Les contraintes paraissent énormes pour une fête qui ne sera peut-être pas aussi populaire qu’annoncée. Dans l’appel lancé par 20 Minutes il y a quelques semaines c’est le coût environnemental et le prix des places qui revient le plus chez celles et ceux qui déchantent.
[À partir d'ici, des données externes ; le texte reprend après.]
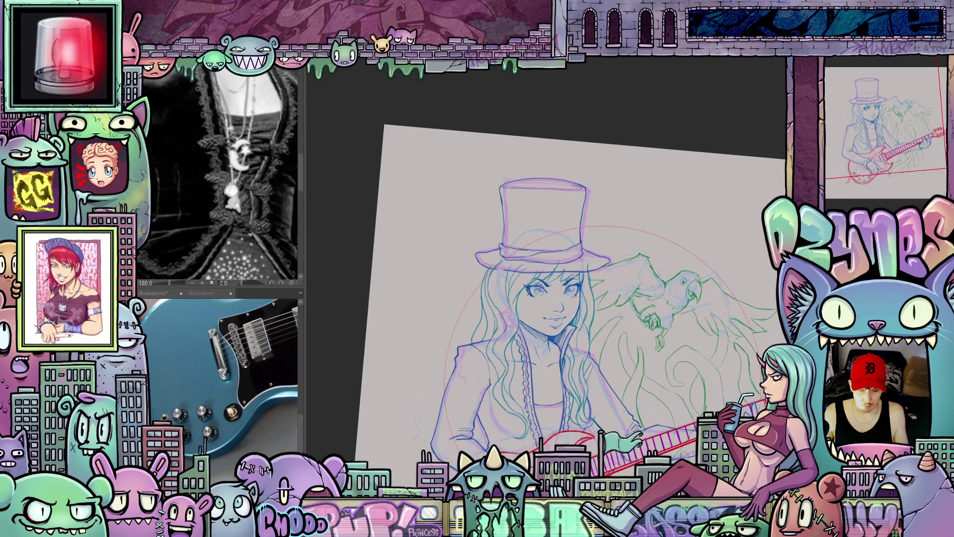
{"action": "scroll", "coordinate": [664, 309], "scroll_direction": "up", "scroll_amount": 3}
{"action": "mouse_move", "coordinate": [665, 309]}
{"action": "left_mouse_down"}
{"action": "mouse_move", "coordinate": [746, 329]}
{"action": "mouse_move", "coordinate": [729, 313]}
{"action": "left_mouse_up"}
Ancien sportif de haut niveau ayant participé à de grandes compétitions internationales, Stéphane estime « qu’il n’y a que les cons qui ne changent pas d’avis : je ne soutiens plus ce genre de méga manifestation extrêmement impactante pour notre planète. » « Je ne suis pas contre mais j’ai honte, quand je vois les difficultés que rencontrent une majorité de Français avec l’inflation », nous dit Michèle. « Initialement très contents de pouvoir faire vivre cela à nos enfants, de 10 et 7 ans en 2024, nous avons été déçus par les tarifs et les modalités d’organisation pour la billetterie », explique Coralie, qui indique pourtant bien vivre. Pour elle, les JOP, ça sera finalement devant la télé.

Unpopular opinion ?

La question au fond, c’est celle d’un conflit de valeurs : j’aime le sport, où j’aime surtout les JO, ce qu’ils représentent, mais je ne suis pas à l’aise avec ce qu’il se passe. Dit autrement ? J’ai envie de kiffer, mais je suis de gauche et légèrement emmerdé sur les bords par la situation. Valentin Socha s’en est ouvert il y a quelque temps sur les réseaux sociaux : « Ça devient de plus en plus une ''unpopular opinion'' d’aimer sincèrement les Jeux mais quand on voit ça, on peut comprendre pourquoi. C’est franchement désagréable, cet arrière-goût de compromission… », a-t-il posé sur Twitter en réaction à la demande du Crous à certains de ses étudiants de faire place nette en vue de l’évènement.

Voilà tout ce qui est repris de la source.